▶ [Source passage]
So realistically... what do we have?

  • Nothing this packer does is necessarily lossy or destructive. As a result, there's a real chance of reconstructing a working unpacked executable statically. Granted, a 1:1 to original is probably still not doable, but we can get pretty close.

  • We should be able to replicate all of these steps - it's worth noting that figuring out this entire process required no dynamic analysis - the lack of junk code, anti disassembly macros, and obfuscation tactics made this unbelievably simple to figure out statically.

  • Since we understand the process, it stands to reason that we should be able to build out a script that can unpack a given executable. Granted with some constraints:

    • We will need to encrypt that exe key. The envelope generator randomly creates a 128 bit value to use with the dongle. As a result, all exes will be different. As a result, this will not fully remove the need for the dongle if newer executables are released.

    • We will likely want to optionally specify a pre-recorded encryption key so the dongle isn't always needed and have some kind of printout to see a generated encryption key when we do use the dongle.

    • We have a dll - we even have a 64 bit dll but the API is buggy and the vendor advises using the 32 bit version. As a result, we'll use the 32 bit vendor API dll with Python Ctypes and put legit dongle interaction in our unpacker!

▶ [Data extract]
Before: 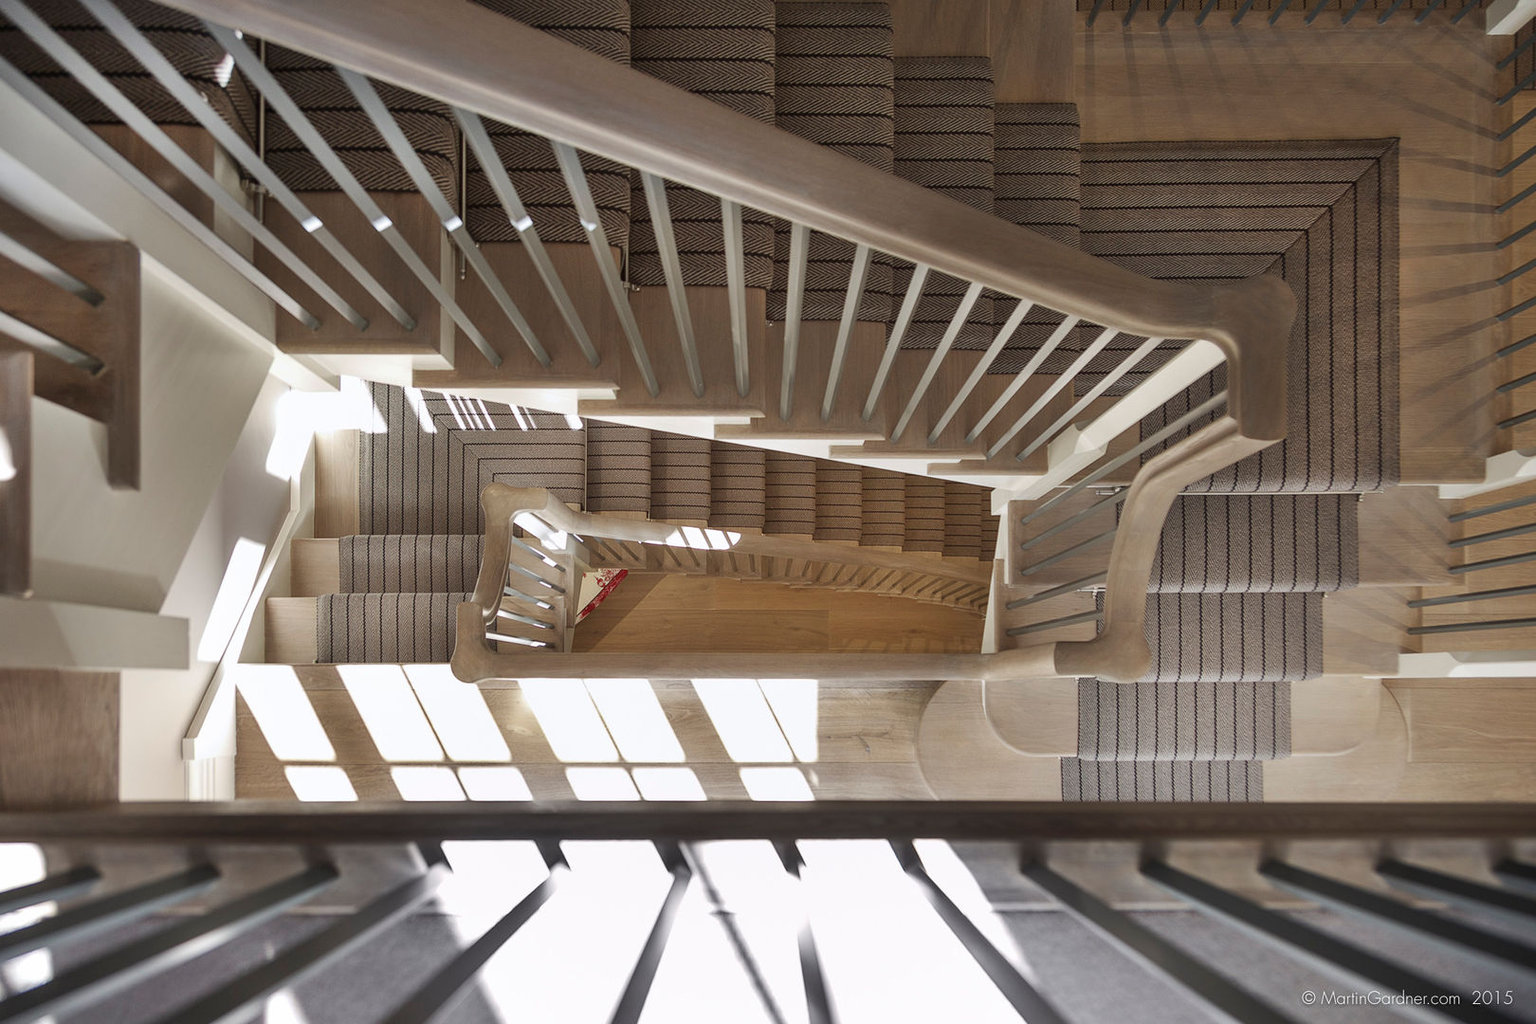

▶ [Questions]
- A) Reproduce the passage on unpacking the executable word for word, between "So realistically... what" and "get pretty close.", inclusive.
- B) Continue the passage on unpacking the executable from the point where it stops.

▶ [Exercise answers]
- A)
So realistically... what do we have?

  • Nothing this packer does is necessarily lossy or destructive. As a result, there's a real chance of reconstructing a working unpacked executable statically. Granted, a 1:1 to original is probably still not doable, but we can get pretty close.

- B)
    In addition to the hardcoded key and password for the dongle - the general area they reside in has some other interesting values:

Opening our original exe in CFFExplorer - some of these values start popping up:

From this, we can start to construct what exists in this area, and what values will be important to properly unpack the executable - something like:

  • OEP

  • Dongle password

  • pre Encrypted EXE Key

  • Original Image Base

  • Encrypted IAT Offset and Size

  • IDT Offset and Size

  • Original Relocation Directory


    Writing an Unpacker


Note: Code is included - follow along if desired.

To make this whole process a lot easier, we will be using a couple Py3 Modules:

The PEfile module is fantastic for working on pe files or automating these kind of tasks! We're using a pure py3 implementation of Rijndael as that's what the packer uses to encrypt and decrypt blocks of code.

Step 1 - Load the Senselock Data Block

The first order of business is to load the PE file and dump the interesting values from the data block, something like:

Note that we can derive the EXE key if the dongle is available using a minimal binding I created against "LC.dll" (pylc). The password and developer ID can be read directly from the executable. As a result, no additional configuration is required.

Refer to "lcsh.py" for more information.

Step 2 - Decrypt all CODE sections in place.

Next, we have to iterate each section and determine if it is executable. We can do this by checking each section for the "IMAGE_SCN_MEM_EXECUTE" flag. If so, we decrypt the section using Rijndael and our EXE key.

Performing a comparison against our packed and unpacked variants, we can see that the .text section has changed:

In fact, comparing it to the original, it looks like we're making progress!

Even loading this in IDA and going to the specified OEP, we can see that things are getting back to normal :)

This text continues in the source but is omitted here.